Restate each record word for word, from the first to the last.
INPUT START
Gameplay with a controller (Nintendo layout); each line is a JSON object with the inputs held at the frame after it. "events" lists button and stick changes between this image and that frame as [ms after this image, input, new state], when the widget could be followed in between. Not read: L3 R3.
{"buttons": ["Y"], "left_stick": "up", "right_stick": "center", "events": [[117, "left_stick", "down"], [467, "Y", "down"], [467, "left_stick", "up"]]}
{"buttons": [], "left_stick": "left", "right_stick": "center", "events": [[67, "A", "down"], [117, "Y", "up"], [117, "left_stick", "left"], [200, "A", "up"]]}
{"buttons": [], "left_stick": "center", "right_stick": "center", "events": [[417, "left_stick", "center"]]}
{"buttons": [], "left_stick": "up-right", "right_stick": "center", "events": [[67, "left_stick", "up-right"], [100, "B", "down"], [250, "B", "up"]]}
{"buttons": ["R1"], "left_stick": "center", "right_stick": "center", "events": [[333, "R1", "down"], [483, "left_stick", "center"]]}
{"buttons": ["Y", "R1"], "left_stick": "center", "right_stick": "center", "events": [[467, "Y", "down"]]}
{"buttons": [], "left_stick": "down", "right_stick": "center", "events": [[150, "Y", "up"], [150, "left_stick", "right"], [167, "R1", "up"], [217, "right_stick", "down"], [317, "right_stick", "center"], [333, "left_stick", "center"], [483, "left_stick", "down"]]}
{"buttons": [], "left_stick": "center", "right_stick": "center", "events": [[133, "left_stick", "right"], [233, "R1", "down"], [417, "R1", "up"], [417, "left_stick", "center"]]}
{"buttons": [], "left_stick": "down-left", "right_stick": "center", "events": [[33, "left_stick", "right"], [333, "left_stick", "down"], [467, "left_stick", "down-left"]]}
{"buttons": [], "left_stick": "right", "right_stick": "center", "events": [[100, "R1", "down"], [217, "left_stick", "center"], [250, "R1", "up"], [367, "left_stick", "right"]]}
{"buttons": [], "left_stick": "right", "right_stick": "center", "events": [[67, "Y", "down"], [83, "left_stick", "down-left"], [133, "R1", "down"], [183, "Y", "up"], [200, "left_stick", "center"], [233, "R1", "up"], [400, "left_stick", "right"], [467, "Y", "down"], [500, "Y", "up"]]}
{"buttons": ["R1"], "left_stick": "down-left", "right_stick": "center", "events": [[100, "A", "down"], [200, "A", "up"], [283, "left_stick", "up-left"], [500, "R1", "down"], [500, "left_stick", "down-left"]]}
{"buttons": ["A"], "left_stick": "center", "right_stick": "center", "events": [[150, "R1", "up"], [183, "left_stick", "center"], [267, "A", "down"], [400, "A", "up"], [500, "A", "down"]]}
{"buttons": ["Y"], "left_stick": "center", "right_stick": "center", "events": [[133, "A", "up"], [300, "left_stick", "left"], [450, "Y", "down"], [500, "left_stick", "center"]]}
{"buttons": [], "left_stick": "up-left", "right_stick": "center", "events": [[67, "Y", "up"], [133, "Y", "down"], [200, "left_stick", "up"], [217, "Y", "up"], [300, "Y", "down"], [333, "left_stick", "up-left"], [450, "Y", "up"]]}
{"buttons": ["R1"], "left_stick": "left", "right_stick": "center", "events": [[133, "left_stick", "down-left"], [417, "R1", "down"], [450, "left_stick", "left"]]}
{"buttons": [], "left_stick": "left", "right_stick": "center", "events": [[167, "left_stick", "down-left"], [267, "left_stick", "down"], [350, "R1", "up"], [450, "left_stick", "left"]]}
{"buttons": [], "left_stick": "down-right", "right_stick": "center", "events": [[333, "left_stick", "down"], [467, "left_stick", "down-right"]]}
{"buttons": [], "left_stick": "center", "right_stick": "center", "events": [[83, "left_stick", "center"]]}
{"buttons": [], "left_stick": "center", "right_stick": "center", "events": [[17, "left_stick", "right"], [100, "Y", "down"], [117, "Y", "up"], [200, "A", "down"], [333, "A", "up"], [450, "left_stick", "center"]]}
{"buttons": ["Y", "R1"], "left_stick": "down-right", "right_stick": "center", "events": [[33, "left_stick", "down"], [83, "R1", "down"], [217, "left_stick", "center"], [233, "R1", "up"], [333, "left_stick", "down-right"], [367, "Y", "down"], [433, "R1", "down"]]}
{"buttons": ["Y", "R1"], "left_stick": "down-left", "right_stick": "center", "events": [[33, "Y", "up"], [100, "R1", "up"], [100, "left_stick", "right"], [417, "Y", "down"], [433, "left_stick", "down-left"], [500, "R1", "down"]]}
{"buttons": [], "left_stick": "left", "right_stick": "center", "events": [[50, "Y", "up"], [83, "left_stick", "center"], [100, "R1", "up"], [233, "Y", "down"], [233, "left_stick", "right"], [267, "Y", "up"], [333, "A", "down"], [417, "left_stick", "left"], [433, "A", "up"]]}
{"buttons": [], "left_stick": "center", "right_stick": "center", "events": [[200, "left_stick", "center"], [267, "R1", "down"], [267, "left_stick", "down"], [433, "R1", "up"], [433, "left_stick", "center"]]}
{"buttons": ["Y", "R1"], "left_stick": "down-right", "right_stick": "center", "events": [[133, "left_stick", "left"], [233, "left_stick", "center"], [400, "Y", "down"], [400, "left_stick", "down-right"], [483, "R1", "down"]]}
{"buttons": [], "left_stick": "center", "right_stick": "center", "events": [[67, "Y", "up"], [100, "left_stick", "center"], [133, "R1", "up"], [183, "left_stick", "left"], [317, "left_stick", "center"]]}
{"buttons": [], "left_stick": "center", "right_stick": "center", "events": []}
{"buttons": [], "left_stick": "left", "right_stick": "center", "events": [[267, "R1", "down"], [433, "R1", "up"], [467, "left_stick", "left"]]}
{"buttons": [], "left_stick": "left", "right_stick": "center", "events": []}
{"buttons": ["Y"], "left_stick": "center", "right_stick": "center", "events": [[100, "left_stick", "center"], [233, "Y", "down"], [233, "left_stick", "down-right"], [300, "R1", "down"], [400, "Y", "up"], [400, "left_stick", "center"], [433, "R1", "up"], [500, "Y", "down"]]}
INPUT END
* EXERCISE SOLUTION
Gameplay with a controller (Nintendo layout); each line is a JSON object with the inputs held at the frame after it. "events" lists button and stick changes between this image and that frame as [ms after this image, input, new state], when the widget could be followed in between. Not read: L3 R3.
{"buttons": ["Y"], "left_stick": "up", "right_stick": "center", "events": [[117, "left_stick", "down"], [467, "Y", "down"], [467, "left_stick", "up"]]}
{"buttons": [], "left_stick": "left", "right_stick": "center", "events": [[67, "A", "down"], [117, "Y", "up"], [117, "left_stick", "left"], [200, "A", "up"]]}
{"buttons": [], "left_stick": "center", "right_stick": "center", "events": [[417, "left_stick", "center"]]}
{"buttons": [], "left_stick": "up-right", "right_stick": "center", "events": [[67, "left_stick", "up-right"], [100, "B", "down"], [250, "B", "up"]]}
{"buttons": ["R1"], "left_stick": "center", "right_stick": "center", "events": [[333, "R1", "down"], [483, "left_stick", "center"]]}
{"buttons": ["Y", "R1"], "left_stick": "center", "right_stick": "center", "events": [[467, "Y", "down"]]}
{"buttons": [], "left_stick": "down", "right_stick": "center", "events": [[150, "Y", "up"], [150, "left_stick", "right"], [167, "R1", "up"], [217, "right_stick", "down"], [317, "right_stick", "center"], [333, "left_stick", "center"], [483, "left_stick", "down"]]}
{"buttons": [], "left_stick": "center", "right_stick": "center", "events": [[133, "left_stick", "right"], [233, "R1", "down"], [417, "R1", "up"], [417, "left_stick", "center"]]}
{"buttons": [], "left_stick": "down-left", "right_stick": "center", "events": [[33, "left_stick", "right"], [333, "left_stick", "down"], [467, "left_stick", "down-left"]]}
{"buttons": [], "left_stick": "right", "right_stick": "center", "events": [[100, "R1", "down"], [217, "left_stick", "center"], [250, "R1", "up"], [367, "left_stick", "right"]]}
{"buttons": [], "left_stick": "right", "right_stick": "center", "events": [[67, "Y", "down"], [83, "left_stick", "down-left"], [133, "R1", "down"], [183, "Y", "up"], [200, "left_stick", "center"], [233, "R1", "up"], [400, "left_stick", "right"], [467, "Y", "down"], [500, "Y", "up"]]}
{"buttons": ["R1"], "left_stick": "down-left", "right_stick": "center", "events": [[100, "A", "down"], [200, "A", "up"], [283, "left_stick", "up-left"], [500, "R1", "down"], [500, "left_stick", "down-left"]]}
{"buttons": ["A"], "left_stick": "center", "right_stick": "center", "events": [[150, "R1", "up"], [183, "left_stick", "center"], [267, "A", "down"], [400, "A", "up"], [500, "A", "down"]]}
{"buttons": ["Y"], "left_stick": "center", "right_stick": "center", "events": [[133, "A", "up"], [300, "left_stick", "left"], [450, "Y", "down"], [500, "left_stick", "center"]]}
{"buttons": [], "left_stick": "up-left", "right_stick": "center", "events": [[67, "Y", "up"], [133, "Y", "down"], [200, "left_stick", "up"], [217, "Y", "up"], [300, "Y", "down"], [333, "left_stick", "up-left"], [450, "Y", "up"]]}
{"buttons": ["R1"], "left_stick": "left", "right_stick": "center", "events": [[133, "left_stick", "down-left"], [417, "R1", "down"], [450, "left_stick", "left"]]}
{"buttons": [], "left_stick": "left", "right_stick": "center", "events": [[167, "left_stick", "down-left"], [267, "left_stick", "down"], [350, "R1", "up"], [450, "left_stick", "left"]]}
{"buttons": [], "left_stick": "down-right", "right_stick": "center", "events": [[333, "left_stick", "down"], [467, "left_stick", "down-right"]]}
{"buttons": [], "left_stick": "center", "right_stick": "center", "events": [[83, "left_stick", "center"]]}
{"buttons": [], "left_stick": "center", "right_stick": "center", "events": [[17, "left_stick", "right"], [100, "Y", "down"], [117, "Y", "up"], [200, "A", "down"], [333, "A", "up"], [450, "left_stick", "center"]]}
{"buttons": ["Y", "R1"], "left_stick": "down-right", "right_stick": "center", "events": [[33, "left_stick", "down"], [83, "R1", "down"], [217, "left_stick", "center"], [233, "R1", "up"], [333, "left_stick", "down-right"], [367, "Y", "down"], [433, "R1", "down"]]}
{"buttons": ["Y", "R1"], "left_stick": "down-left", "right_stick": "center", "events": [[33, "Y", "up"], [100, "R1", "up"], [100, "left_stick", "right"], [417, "Y", "down"], [433, "left_stick", "down-left"], [500, "R1", "down"]]}
{"buttons": [], "left_stick": "left", "right_stick": "center", "events": [[50, "Y", "up"], [83, "left_stick", "center"], [100, "R1", "up"], [233, "Y", "down"], [233, "left_stick", "right"], [267, "Y", "up"], [333, "A", "down"], [417, "left_stick", "left"], [433, "A", "up"]]}
{"buttons": [], "left_stick": "center", "right_stick": "center", "events": [[200, "left_stick", "center"], [267, "R1", "down"], [267, "left_stick", "down"], [433, "R1", "up"], [433, "left_stick", "center"]]}
{"buttons": ["Y", "R1"], "left_stick": "down-right", "right_stick": "center", "events": [[133, "left_stick", "left"], [233, "left_stick", "center"], [400, "Y", "down"], [400, "left_stick", "down-right"], [483, "R1", "down"]]}
{"buttons": [], "left_stick": "center", "right_stick": "center", "events": [[67, "Y", "up"], [100, "left_stick", "center"], [133, "R1", "up"], [183, "left_stick", "left"], [317, "left_stick", "center"]]}
{"buttons": [], "left_stick": "center", "right_stick": "center", "events": []}
{"buttons": [], "left_stick": "left", "right_stick": "center", "events": [[267, "R1", "down"], [433, "R1", "up"], [467, "left_stick", "left"]]}
{"buttons": [], "left_stick": "left", "right_stick": "center", "events": []}
{"buttons": ["Y"], "left_stick": "center", "right_stick": "center", "events": [[100, "left_stick", "center"], [233, "Y", "down"], [233, "left_stick", "down-right"], [300, "R1", "down"], [400, "Y", "up"], [400, "left_stick", "center"], [433, "R1", "up"], [500, "Y", "down"]]}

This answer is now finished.